→ **PROBLEM STATEMENT**: Each record below is to be output with no change at all.
[Opening THE RECORDS section]
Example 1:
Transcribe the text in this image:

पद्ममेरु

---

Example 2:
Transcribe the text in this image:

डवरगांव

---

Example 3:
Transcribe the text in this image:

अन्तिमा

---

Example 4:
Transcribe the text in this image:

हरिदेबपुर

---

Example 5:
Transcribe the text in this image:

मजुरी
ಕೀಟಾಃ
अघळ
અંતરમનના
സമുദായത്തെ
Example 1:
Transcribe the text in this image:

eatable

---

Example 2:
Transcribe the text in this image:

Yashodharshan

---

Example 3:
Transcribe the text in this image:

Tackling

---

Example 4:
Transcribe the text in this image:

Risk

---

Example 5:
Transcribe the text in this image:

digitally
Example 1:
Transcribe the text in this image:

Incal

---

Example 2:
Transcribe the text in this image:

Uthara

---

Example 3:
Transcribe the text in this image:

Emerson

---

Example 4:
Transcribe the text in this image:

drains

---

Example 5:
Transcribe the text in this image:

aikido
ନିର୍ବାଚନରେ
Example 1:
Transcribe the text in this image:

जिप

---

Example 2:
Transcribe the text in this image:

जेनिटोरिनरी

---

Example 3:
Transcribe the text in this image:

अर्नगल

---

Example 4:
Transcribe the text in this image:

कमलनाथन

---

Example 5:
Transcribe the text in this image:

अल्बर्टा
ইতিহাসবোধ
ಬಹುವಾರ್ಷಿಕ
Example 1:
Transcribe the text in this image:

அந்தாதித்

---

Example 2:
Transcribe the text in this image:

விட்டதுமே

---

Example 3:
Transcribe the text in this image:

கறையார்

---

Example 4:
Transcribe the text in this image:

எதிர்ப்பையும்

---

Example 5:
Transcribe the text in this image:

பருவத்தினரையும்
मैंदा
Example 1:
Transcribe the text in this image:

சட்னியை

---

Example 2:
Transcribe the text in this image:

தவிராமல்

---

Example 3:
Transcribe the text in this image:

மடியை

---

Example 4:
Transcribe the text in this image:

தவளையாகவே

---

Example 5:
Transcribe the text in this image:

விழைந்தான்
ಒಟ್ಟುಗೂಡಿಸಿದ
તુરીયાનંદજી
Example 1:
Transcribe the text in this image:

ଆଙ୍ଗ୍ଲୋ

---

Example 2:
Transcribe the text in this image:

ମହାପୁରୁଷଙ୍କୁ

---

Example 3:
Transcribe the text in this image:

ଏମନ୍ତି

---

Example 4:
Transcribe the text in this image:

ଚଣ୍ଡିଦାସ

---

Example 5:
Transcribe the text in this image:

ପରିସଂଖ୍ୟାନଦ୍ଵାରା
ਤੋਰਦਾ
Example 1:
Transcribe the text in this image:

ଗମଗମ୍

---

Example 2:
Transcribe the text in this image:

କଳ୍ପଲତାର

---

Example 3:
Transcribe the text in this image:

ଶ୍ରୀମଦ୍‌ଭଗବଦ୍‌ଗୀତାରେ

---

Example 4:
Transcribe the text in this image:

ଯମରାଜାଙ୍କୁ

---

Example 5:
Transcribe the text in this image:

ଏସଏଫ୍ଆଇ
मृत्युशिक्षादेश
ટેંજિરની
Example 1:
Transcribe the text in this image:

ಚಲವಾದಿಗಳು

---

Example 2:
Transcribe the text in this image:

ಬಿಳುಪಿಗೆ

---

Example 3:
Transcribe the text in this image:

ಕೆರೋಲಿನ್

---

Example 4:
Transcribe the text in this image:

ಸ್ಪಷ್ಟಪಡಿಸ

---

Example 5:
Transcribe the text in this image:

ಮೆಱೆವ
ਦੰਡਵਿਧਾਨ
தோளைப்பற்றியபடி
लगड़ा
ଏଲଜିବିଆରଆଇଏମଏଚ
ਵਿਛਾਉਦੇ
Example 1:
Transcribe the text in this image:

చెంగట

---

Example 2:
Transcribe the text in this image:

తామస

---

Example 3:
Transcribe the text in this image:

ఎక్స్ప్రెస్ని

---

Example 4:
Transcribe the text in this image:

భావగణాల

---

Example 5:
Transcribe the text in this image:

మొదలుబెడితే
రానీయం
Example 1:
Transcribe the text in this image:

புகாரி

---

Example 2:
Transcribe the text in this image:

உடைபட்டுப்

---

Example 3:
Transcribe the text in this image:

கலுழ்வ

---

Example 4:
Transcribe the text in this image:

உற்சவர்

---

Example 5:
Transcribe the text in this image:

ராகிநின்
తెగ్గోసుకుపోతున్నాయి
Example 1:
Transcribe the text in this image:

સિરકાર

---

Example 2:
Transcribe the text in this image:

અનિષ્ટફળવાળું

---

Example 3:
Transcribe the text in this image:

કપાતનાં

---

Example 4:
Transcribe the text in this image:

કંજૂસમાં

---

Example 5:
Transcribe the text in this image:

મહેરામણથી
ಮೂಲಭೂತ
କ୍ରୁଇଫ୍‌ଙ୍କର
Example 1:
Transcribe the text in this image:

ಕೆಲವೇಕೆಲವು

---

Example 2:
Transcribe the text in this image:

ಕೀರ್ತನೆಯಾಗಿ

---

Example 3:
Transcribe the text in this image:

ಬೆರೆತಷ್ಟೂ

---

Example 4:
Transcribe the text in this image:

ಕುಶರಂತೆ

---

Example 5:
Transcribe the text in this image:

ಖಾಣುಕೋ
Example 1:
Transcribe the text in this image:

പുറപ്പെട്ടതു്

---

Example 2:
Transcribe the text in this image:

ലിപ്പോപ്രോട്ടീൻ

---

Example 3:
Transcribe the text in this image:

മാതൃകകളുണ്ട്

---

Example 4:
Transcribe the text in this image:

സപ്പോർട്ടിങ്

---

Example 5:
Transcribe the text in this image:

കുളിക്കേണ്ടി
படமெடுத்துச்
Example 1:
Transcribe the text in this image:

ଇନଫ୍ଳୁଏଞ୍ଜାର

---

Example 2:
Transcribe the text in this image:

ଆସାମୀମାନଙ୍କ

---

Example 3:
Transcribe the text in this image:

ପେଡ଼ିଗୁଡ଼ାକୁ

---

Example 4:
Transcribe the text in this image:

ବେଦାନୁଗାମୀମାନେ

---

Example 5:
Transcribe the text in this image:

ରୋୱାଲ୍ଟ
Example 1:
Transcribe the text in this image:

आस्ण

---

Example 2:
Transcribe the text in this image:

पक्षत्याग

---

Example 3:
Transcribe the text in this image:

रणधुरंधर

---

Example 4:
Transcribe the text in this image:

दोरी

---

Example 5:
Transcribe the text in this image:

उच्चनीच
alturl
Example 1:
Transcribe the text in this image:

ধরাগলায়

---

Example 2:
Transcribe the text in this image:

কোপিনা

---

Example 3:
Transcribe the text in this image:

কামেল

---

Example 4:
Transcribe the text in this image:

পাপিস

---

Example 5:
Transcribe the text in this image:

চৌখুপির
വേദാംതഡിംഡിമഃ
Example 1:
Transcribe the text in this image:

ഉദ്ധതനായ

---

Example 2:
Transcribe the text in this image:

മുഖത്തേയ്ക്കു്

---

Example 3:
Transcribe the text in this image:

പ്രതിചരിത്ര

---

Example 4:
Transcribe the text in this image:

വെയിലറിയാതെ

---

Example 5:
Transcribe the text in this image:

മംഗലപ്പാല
[Closing THE RECORDS section]
→ **RESULT**:
Example 1:
Transcribe the text in this image:

पद्ममेरु

---

Example 2:
Transcribe the text in this image:

डवरगांव

---

Example 3:
Transcribe the text in this image:

अन्तिमा

---

Example 4:
Transcribe the text in this image:

हरिदेबपुर

---

Example 5:
Transcribe the text in this image:

मजुरी
ಕೀಟಾಃ
अघळ
અંતરમનના
സമുദായത്തെ
Example 1:
Transcribe the text in this image:

eatable

---

Example 2:
Transcribe the text in this image:

Yashodharshan

---

Example 3:
Transcribe the text in this image:

Tackling

---

Example 4:
Transcribe the text in this image:

Risk

---

Example 5:
Transcribe the text in this image:

digitally
Example 1:
Transcribe the text in this image:

Incal

---

Example 2:
Transcribe the text in this image:

Uthara

---

Example 3:
Transcribe the text in this image:

Emerson

---

Example 4:
Transcribe the text in this image:

drains

---

Example 5:
Transcribe the text in this image:

aikido
ନିର୍ବାଚନରେ
Example 1:
Transcribe the text in this image:

जिप

---

Example 2:
Transcribe the text in this image:

जेनिटोरिनरी

---

Example 3:
Transcribe the text in this image:

अर्नगल

---

Example 4:
Transcribe the text in this image:

कमलनाथन

---

Example 5:
Transcribe the text in this image:

अल्बर्टा
ইতিহাসবোধ
ಬಹುವಾರ್ಷಿಕ
Example 1:
Transcribe the text in this image:

அந்தாதித்

---

Example 2:
Transcribe the text in this image:

விட்டதுமே

---

Example 3:
Transcribe the text in this image:

கறையார்

---

Example 4:
Transcribe the text in this image:

எதிர்ப்பையும்

---

Example 5:
Transcribe the text in this image:

பருவத்தினரையும்
मैंदा
Example 1:
Transcribe the text in this image:

சட்னியை

---

Example 2:
Transcribe the text in this image:

தவிராமல்

---

Example 3:
Transcribe the text in this image:

மடியை

---

Example 4:
Transcribe the text in this image:

தவளையாகவே

---

Example 5:
Transcribe the text in this image:

விழைந்தான்
ಒಟ್ಟುಗೂಡಿಸಿದ
તુરીયાનંદજી
Example 1:
Transcribe the text in this image:

ଆଙ୍ଗ୍ଲୋ

---

Example 2:
Transcribe the text in this image:

ମହାପୁରୁଷଙ୍କୁ

---

Example 3:
Transcribe the text in this image:

ଏମନ୍ତି

---

Example 4:
Transcribe the text in this image:

ଚଣ୍ଡିଦାସ

---

Example 5:
Transcribe the text in this image:

ପରିସଂଖ୍ୟାନଦ୍ଵାରା
ਤੋਰਦਾ
Example 1:
Transcribe the text in this image:

ଗମଗମ୍

---

Example 2:
Transcribe the text in this image:

କଳ୍ପଲତାର

---

Example 3:
Transcribe the text in this image:

ଶ୍ରୀମଦ୍‌ଭଗବଦ୍‌ଗୀତାରେ

---

Example 4:
Transcribe the text in this image:

ଯମରାଜାଙ୍କୁ

---

Example 5:
Transcribe the text in this image:

ଏସଏଫ୍ଆଇ
मृत्युशिक्षादेश
ટેંજિરની
Example 1:
Transcribe the text in this image:

ಚಲವಾದಿಗಳು

---

Example 2:
Transcribe the text in this image:

ಬಿಳುಪಿಗೆ

---

Example 3:
Transcribe the text in this image:

ಕೆರೋಲಿನ್

---

Example 4:
Transcribe the text in this image:

ಸ್ಪಷ್ಟಪಡಿಸ

---

Example 5:
Transcribe the text in this image:

ಮೆಱೆವ
ਦੰਡਵਿਧਾਨ
தோளைப்பற்றியபடி
लगड़ा
ଏଲଜିବିଆରଆଇଏମଏଚ
ਵਿਛਾਉਦੇ
Example 1:
Transcribe the text in this image:

చెంగట

---

Example 2:
Transcribe the text in this image:

తామస

---

Example 3:
Transcribe the text in this image:

ఎక్స్ప్రెస్ని

---

Example 4:
Transcribe the text in this image:

భావగణాల

---

Example 5:
Transcribe the text in this image:

మొదలుబెడితే
రానీయం
Example 1:
Transcribe the text in this image:

புகாரி

---

Example 2:
Transcribe the text in this image:

உடைபட்டுப்

---

Example 3:
Transcribe the text in this image:

கலுழ்வ

---

Example 4:
Transcribe the text in this image:

உற்சவர்

---

Example 5:
Transcribe the text in this image:

ராகிநின்
తెగ్గోసుకుపోతున్నాయి
Example 1:
Transcribe the text in this image:

સિરકાર

---

Example 2:
Transcribe the text in this image:

અનિષ્ટફળવાળું

---

Example 3:
Transcribe the text in this image:

કપાતનાં

---

Example 4:
Transcribe the text in this image:

કંજૂસમાં

---

Example 5:
Transcribe the text in this image:

મહેરામણથી
ಮೂಲಭೂತ
କ୍ରୁଇଫ୍‌ଙ୍କର
Example 1:
Transcribe the text in this image:

ಕೆಲವೇಕೆಲವು

---

Example 2:
Transcribe the text in this image:

ಕೀರ್ತನೆಯಾಗಿ

---

Example 3:
Transcribe the text in this image:

ಬೆರೆತಷ್ಟೂ

---

Example 4:
Transcribe the text in this image:

ಕುಶರಂತೆ

---

Example 5:
Transcribe the text in this image:

ಖಾಣುಕೋ
Example 1:
Transcribe the text in this image:

പുറപ്പെട്ടതു്

---

Example 2:
Transcribe the text in this image:

ലിപ്പോപ്രോട്ടീൻ

---

Example 3:
Transcribe the text in this image:

മാതൃകകളുണ്ട്

---

Example 4:
Transcribe the text in this image:

സപ്പോർട്ടിങ്

---

Example 5:
Transcribe the text in this image:

കുളിക്കേണ്ടി
படமெடுத்துச்
Example 1:
Transcribe the text in this image:

ଇନଫ୍ଳୁଏଞ୍ଜାର

---

Example 2:
Transcribe the text in this image:

ଆସାମୀମାନଙ୍କ

---

Example 3:
Transcribe the text in this image:

ପେଡ଼ିଗୁଡ଼ାକୁ

---

Example 4:
Transcribe the text in this image:

ବେଦାନୁଗାମୀମାନେ

---

Example 5:
Transcribe the text in this image:

ରୋୱାଲ୍ଟ
Example 1:
Transcribe the text in this image:

आस्ण

---

Example 2:
Transcribe the text in this image:

पक्षत्याग

---

Example 3:
Transcribe the text in this image:

रणधुरंधर

---

Example 4:
Transcribe the text in this image:

दोरी

---

Example 5:
Transcribe the text in this image:

उच्चनीच
alturl
Example 1:
Transcribe the text in this image:

ধরাগলায়

---

Example 2:
Transcribe the text in this image:

কোপিনা

---

Example 3:
Transcribe the text in this image:

কামেল

---

Example 4:
Transcribe the text in this image:

পাপিস

---

Example 5:
Transcribe the text in this image:

চৌখুপির
വേദാംതഡിംഡിമഃ
Example 1:
Transcribe the text in this image:

ഉദ്ധതനായ

---

Example 2:
Transcribe the text in this image:

മുഖത്തേയ്ക്കു്

---

Example 3:
Transcribe the text in this image:

പ്രതിചരിത്ര

---

Example 4:
Transcribe the text in this image:

വെയിലറിയാതെ

---

Example 5:
Transcribe the text in this image:

മംഗലപ്പാല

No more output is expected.